Exercise instructions: When you find the line with "Adomány tárgya" among the records below, reproduce it and each line after it exactly, ending with the line with "Die fortschreitende Digitalisierung".

○ ○ ○

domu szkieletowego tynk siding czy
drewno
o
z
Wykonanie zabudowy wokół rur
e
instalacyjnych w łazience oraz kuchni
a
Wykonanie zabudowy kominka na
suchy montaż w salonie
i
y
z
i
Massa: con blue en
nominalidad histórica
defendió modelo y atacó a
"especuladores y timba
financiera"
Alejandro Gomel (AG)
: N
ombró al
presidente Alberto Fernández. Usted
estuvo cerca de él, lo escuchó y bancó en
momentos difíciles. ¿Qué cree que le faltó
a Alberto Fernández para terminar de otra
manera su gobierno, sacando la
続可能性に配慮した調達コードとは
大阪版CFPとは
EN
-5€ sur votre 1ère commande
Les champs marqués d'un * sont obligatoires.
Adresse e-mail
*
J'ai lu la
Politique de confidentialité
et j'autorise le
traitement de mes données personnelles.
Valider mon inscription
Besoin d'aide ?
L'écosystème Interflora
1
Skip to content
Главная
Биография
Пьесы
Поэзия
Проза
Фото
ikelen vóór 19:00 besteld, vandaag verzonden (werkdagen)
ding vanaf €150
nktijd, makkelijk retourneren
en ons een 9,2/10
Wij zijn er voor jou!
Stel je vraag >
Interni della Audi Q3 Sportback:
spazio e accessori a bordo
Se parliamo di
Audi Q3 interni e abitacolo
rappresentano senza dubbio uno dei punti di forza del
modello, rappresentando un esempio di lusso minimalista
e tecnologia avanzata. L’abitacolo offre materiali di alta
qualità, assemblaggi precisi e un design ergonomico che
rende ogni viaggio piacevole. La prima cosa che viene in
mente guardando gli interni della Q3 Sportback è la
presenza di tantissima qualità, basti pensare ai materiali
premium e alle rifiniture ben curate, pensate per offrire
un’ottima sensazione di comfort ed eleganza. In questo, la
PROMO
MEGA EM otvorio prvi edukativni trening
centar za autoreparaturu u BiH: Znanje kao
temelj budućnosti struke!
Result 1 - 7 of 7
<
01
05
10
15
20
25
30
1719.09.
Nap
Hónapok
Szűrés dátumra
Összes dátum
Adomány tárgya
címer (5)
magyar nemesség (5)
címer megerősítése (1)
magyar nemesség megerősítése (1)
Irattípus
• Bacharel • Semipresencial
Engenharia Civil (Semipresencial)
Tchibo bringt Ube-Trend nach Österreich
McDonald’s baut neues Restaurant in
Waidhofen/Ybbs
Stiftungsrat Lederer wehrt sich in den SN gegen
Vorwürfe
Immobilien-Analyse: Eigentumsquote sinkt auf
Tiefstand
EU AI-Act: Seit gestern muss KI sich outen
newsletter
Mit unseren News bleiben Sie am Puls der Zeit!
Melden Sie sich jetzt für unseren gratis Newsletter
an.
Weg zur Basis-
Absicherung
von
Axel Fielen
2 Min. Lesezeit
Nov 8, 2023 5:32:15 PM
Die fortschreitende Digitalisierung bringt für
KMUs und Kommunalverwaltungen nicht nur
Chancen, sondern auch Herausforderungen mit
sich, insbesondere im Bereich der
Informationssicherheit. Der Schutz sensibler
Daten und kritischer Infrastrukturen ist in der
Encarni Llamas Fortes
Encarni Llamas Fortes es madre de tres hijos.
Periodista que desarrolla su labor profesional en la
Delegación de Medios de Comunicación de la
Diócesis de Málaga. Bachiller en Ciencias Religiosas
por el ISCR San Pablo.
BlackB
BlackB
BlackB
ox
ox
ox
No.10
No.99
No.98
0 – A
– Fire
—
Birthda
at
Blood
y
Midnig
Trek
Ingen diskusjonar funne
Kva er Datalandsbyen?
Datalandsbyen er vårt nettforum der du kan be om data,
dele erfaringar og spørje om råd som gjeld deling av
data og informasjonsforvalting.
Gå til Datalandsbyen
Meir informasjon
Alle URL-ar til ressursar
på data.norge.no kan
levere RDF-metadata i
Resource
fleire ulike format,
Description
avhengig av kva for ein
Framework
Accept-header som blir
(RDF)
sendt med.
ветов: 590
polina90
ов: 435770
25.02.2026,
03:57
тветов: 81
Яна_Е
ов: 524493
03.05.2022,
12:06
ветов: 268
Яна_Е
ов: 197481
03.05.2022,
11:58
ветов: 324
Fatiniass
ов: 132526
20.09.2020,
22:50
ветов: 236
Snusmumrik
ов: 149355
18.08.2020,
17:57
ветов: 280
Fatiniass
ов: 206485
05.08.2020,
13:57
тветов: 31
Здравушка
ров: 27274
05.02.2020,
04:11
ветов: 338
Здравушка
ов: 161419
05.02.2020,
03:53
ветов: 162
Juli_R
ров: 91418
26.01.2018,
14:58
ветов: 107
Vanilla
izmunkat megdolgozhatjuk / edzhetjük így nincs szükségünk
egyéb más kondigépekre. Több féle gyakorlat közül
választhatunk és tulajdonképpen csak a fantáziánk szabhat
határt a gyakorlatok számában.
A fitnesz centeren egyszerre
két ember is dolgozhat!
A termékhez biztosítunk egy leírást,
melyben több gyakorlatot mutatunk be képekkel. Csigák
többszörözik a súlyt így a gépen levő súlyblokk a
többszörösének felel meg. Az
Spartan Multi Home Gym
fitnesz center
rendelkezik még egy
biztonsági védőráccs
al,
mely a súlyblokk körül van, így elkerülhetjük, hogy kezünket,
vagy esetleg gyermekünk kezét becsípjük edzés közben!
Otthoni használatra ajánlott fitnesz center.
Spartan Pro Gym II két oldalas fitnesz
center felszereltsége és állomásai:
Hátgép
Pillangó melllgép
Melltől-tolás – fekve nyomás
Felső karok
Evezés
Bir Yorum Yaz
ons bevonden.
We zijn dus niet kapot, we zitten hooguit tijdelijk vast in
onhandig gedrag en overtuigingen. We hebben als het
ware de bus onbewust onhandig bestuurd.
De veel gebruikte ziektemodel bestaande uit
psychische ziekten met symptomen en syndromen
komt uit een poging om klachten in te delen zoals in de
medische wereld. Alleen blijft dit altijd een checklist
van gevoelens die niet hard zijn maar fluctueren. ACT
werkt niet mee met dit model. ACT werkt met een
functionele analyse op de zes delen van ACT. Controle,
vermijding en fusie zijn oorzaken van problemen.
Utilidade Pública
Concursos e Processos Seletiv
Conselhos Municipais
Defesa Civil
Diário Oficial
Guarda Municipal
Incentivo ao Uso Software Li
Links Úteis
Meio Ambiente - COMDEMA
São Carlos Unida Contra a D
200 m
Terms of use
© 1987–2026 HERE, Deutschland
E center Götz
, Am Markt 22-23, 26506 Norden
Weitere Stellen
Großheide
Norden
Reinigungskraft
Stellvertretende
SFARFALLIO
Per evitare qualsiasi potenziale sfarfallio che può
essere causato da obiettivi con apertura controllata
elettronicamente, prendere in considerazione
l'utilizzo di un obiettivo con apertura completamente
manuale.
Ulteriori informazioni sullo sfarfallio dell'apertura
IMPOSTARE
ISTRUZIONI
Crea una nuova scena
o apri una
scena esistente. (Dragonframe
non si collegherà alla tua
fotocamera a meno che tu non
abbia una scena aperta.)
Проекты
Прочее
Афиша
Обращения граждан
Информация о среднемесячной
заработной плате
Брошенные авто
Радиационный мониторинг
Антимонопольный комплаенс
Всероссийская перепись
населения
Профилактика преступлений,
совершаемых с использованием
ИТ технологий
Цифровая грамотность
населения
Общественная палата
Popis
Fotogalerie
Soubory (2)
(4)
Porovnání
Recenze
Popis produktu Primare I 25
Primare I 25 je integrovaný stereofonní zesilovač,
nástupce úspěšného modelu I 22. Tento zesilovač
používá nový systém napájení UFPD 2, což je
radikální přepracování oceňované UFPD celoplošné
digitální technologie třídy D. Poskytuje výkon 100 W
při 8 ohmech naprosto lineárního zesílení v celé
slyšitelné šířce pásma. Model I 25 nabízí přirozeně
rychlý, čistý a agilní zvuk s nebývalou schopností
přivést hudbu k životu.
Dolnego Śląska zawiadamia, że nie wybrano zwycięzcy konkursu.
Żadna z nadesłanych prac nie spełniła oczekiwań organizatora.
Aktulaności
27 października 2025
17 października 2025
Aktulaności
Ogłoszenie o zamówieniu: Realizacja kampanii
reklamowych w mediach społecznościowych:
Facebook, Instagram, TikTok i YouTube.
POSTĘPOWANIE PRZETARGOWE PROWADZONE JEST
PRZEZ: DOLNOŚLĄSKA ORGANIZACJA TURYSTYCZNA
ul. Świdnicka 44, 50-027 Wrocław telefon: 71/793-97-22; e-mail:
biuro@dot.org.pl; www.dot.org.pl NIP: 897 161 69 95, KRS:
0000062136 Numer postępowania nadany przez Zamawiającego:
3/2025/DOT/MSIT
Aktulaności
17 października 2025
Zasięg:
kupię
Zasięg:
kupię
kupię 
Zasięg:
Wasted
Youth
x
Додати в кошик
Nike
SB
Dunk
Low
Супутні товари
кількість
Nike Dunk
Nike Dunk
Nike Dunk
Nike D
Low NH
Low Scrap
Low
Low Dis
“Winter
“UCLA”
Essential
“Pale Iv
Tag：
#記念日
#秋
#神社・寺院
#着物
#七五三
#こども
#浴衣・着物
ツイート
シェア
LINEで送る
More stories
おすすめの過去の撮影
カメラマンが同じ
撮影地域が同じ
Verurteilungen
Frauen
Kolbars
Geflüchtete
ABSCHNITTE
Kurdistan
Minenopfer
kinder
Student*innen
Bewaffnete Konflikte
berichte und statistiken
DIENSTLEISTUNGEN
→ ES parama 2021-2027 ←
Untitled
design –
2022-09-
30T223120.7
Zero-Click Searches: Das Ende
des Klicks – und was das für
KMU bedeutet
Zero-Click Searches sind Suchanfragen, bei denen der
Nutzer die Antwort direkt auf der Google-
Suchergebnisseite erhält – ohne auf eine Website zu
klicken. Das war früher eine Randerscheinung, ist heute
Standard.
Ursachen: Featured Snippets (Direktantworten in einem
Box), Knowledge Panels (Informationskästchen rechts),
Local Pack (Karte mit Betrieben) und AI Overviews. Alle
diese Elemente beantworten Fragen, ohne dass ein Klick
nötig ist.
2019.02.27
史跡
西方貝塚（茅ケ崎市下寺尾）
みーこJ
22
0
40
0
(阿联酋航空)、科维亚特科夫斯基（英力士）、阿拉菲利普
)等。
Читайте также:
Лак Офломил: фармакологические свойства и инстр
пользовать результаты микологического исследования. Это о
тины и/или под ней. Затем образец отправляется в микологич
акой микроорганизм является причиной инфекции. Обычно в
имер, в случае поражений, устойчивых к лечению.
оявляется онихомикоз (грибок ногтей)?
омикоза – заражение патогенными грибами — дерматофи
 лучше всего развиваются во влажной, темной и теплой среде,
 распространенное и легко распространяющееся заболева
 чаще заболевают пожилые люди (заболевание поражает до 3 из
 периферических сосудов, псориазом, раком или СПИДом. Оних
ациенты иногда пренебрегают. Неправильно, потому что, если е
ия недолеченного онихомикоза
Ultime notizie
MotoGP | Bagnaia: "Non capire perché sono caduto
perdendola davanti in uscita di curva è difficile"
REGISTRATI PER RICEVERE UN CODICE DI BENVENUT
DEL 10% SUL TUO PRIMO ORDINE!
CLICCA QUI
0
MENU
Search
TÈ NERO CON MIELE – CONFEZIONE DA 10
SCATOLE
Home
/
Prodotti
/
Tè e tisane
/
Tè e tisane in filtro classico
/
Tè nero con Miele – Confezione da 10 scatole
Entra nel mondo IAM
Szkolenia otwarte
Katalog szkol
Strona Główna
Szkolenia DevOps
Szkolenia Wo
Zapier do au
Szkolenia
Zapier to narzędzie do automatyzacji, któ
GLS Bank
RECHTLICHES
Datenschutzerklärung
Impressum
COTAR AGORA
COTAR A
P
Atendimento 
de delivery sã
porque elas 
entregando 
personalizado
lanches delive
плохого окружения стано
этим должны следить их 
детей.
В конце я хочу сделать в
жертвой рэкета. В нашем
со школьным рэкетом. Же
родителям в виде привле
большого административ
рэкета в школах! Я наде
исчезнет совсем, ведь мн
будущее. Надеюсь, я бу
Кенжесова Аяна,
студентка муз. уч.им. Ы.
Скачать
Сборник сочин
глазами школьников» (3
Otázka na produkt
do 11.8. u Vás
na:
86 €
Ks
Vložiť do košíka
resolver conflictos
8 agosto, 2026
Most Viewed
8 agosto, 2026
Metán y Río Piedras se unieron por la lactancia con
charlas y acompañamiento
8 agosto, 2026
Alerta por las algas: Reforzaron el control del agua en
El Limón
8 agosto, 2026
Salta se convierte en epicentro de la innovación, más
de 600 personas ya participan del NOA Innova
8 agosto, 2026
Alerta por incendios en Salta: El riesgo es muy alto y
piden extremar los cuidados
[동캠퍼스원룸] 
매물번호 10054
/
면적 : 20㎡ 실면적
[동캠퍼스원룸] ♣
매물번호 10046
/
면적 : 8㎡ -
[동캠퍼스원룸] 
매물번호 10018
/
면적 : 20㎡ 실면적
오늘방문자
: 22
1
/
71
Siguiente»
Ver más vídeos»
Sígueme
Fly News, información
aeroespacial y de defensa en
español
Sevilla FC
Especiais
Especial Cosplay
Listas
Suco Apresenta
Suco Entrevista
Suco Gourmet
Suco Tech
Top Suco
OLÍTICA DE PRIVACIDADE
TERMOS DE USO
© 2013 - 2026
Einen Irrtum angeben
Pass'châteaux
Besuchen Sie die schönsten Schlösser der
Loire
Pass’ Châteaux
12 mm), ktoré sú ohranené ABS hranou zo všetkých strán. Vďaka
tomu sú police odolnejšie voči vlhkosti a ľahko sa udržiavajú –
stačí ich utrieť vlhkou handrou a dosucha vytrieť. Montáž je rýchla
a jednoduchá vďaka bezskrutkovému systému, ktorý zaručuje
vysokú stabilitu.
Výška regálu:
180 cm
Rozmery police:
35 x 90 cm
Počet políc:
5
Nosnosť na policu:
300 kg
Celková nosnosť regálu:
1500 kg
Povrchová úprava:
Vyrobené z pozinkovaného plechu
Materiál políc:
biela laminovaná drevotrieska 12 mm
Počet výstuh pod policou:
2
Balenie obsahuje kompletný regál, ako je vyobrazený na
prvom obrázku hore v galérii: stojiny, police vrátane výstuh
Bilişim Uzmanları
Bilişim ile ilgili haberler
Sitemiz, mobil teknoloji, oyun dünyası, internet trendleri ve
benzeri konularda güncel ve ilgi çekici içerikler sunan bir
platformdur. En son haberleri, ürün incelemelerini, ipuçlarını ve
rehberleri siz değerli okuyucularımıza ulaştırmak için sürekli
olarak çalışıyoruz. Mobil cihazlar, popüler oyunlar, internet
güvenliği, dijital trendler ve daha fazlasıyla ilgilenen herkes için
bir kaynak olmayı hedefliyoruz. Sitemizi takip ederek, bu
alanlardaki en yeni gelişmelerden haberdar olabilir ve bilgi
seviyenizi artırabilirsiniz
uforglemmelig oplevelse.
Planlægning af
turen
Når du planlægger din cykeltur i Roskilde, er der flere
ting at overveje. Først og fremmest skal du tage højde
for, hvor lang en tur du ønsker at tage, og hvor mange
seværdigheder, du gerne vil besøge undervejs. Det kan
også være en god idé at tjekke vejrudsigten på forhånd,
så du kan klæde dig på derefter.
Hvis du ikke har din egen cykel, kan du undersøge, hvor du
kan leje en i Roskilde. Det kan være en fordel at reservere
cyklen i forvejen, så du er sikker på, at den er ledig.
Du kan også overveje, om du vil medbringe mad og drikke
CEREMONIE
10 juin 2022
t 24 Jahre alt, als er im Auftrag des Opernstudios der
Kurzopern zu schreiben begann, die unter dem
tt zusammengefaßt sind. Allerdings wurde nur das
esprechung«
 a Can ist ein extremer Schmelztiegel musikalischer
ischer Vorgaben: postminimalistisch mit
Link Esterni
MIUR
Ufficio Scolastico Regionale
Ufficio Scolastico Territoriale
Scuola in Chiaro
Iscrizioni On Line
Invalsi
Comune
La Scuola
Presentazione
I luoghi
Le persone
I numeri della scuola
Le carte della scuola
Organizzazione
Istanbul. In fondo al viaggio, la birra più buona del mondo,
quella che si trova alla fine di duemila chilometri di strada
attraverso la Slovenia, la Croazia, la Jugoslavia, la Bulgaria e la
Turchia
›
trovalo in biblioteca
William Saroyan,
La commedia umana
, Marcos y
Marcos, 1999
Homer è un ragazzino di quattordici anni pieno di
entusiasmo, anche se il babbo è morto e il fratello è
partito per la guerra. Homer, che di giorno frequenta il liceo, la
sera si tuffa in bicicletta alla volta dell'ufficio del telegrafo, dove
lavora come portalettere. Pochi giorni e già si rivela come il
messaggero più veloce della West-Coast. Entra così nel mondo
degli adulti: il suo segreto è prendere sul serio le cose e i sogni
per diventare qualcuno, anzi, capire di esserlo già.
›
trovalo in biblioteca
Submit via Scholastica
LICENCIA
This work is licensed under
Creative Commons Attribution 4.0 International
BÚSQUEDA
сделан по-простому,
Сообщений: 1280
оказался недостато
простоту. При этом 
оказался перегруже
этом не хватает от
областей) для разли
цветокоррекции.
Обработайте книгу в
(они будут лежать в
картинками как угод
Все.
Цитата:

○ ○ ○

Final answer:
Adomány tárgya
címer (5)
magyar nemesség (5)
címer megerősítése (1)
magyar nemesség megerősítése (1)
Irattípus
• Bacharel • Semipresencial
Engenharia Civil (Semipresencial)
Tchibo bringt Ube-Trend nach Österreich
McDonald’s baut neues Restaurant in
Waidhofen/Ybbs
Stiftungsrat Lederer wehrt sich in den SN gegen
Vorwürfe
Immobilien-Analyse: Eigentumsquote sinkt auf
Tiefstand
EU AI-Act: Seit gestern muss KI sich outen
newsletter
Mit unseren News bleiben Sie am Puls der Zeit!
Melden Sie sich jetzt für unseren gratis Newsletter
an.
Weg zur Basis-
Absicherung
von
Axel Fielen
2 Min. Lesezeit
Nov 8, 2023 5:32:15 PM
Die fortschreitende Digitalisierung bringt für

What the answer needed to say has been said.